Groan. (Sound of muttering to myself). Another groan. Is there anyone who loves the business side of writing? Certainly it isn’t me, despite the fact that I may be the only person in the publishing world who loves my promotion team. They have done an amazing job. I can’t even imagine what it must be like to have no team at all, although I know plenty of people who do it.
It’s not that I’m lazy. Anyone who knows me knows I’m pretty zippy. But the things you have to do on the business side of writing are so detail-oriented. (Note the use of lofty language here. What I really mean is, it’s nit-picky, exasperating, mind-numbing and frustrating).
Even worse, the business side of writing is full of unknowns. Some examples of what seems to be the unknowable:
1) How many books have you sold? How many were printed?
2) What works best for promotion—book tour? Facebook? Goodreads? Twitter? Other social media? Some combination?
3) Does getting blurbs for your book from well-known authors really do anything to sell your book?
4) How much does a good title do for your book? A good cover?

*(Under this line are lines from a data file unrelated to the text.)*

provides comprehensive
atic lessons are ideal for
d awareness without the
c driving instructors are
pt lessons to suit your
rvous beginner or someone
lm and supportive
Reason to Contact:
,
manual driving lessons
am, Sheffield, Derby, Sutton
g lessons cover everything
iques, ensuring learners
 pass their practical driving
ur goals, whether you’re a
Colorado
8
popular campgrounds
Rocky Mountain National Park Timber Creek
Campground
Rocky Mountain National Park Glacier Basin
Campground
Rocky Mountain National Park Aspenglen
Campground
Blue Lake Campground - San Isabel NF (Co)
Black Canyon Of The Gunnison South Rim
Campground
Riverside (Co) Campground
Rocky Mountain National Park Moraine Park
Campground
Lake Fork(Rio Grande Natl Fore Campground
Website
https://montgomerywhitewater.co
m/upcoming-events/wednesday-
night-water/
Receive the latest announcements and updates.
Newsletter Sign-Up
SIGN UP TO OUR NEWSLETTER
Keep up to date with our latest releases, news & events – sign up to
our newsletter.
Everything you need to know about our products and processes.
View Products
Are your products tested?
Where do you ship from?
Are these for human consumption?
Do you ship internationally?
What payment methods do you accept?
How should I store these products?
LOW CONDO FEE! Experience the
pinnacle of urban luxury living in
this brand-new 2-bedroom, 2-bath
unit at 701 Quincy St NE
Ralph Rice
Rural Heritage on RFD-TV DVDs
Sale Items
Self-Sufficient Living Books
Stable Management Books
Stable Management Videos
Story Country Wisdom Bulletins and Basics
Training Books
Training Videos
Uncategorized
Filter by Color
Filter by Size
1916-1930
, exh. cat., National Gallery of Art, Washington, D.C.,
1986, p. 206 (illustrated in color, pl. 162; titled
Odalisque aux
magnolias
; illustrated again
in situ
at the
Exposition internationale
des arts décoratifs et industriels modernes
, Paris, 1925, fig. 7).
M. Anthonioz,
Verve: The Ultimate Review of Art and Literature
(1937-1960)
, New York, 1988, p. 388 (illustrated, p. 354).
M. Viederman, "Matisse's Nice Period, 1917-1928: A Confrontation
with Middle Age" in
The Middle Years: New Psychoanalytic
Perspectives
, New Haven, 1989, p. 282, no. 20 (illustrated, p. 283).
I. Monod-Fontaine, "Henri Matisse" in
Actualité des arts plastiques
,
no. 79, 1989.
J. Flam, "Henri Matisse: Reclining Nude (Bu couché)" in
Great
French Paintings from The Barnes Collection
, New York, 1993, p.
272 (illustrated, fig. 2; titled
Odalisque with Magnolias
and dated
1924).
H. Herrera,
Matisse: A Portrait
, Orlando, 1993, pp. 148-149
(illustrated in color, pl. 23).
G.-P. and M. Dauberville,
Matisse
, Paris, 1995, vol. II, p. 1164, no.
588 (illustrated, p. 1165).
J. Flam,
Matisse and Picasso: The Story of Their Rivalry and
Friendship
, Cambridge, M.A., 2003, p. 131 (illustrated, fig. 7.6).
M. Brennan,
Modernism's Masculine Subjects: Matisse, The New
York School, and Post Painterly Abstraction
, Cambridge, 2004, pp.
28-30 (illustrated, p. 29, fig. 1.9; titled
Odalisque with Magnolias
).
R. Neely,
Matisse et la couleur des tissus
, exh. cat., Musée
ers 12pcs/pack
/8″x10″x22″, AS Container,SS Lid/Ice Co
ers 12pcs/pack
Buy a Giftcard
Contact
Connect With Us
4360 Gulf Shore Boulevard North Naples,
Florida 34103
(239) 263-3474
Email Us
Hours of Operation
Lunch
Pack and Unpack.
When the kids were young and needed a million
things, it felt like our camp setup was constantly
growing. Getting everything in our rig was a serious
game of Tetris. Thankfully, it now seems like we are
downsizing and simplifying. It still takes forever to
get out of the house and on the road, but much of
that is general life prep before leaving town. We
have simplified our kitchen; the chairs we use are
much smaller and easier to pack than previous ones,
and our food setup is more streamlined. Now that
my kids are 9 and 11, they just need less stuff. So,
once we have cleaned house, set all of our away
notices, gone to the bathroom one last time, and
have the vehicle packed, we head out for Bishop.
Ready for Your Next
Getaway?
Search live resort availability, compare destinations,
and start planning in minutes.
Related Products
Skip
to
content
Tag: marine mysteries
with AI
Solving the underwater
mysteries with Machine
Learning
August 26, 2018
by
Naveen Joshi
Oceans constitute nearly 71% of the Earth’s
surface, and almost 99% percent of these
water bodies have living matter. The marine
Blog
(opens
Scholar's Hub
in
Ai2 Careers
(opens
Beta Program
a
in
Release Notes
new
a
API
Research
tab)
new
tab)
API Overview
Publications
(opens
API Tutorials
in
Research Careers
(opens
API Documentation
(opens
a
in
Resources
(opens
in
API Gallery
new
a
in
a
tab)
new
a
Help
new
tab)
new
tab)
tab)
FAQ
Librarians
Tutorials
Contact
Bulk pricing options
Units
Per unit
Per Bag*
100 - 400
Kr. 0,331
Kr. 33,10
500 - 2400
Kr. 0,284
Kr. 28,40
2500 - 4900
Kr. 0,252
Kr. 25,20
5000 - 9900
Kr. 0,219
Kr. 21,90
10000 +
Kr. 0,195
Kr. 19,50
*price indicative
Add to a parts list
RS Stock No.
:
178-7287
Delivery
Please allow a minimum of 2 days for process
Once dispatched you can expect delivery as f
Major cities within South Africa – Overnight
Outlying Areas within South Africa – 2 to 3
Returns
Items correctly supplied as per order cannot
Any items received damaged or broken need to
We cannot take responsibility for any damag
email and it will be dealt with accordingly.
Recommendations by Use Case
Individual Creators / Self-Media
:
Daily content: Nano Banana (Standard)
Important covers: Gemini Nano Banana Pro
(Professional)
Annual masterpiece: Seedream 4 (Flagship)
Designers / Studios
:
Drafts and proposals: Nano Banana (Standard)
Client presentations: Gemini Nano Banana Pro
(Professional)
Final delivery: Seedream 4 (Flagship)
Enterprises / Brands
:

5) Does it matter what time of year your book comes out?
6) What format is best—epub, hard cover, trade paper, mass market paper, audio?
7) Do blog tours bring in readers? How about physical bookstore tours?
8) How does an author go about getting that elusive element called “buzz?”
9) Short of a $10,000 ad in the New York Times, is print advertising dead?
10) Do giveaways sell books? Handouts? Post cards? Bookmarks? Contests? Standing on street corners singing about your book?
Anyone who thinks that last idea is preposterous hasn’t faced the reality of the “business” of selling books. The author spends copious amounts of time doing work other than writing—work that no one can say is actually useful for selling the books.
For any “normal” product, the business of writing and selling books would seem ridiculous. Can you imagine a company continuing to manufacture widgets if no one knew how many they had sold, what kind of advertising worked, who bought the product and how they used them? Whether a buyer used them and passed them on to others? Whether they took them to a used widget store to resell? Whether they borrowed them from a widget-lending place?
We writers of books are a strange clan. The bottom line (note the business terminology) is that the writing of books and seeing them in print, or hearing them on audio or reading them to people--having people appreciate them however they manage to get their hands on them--is why put up with the strange and frustrating “business” end of our endeavors.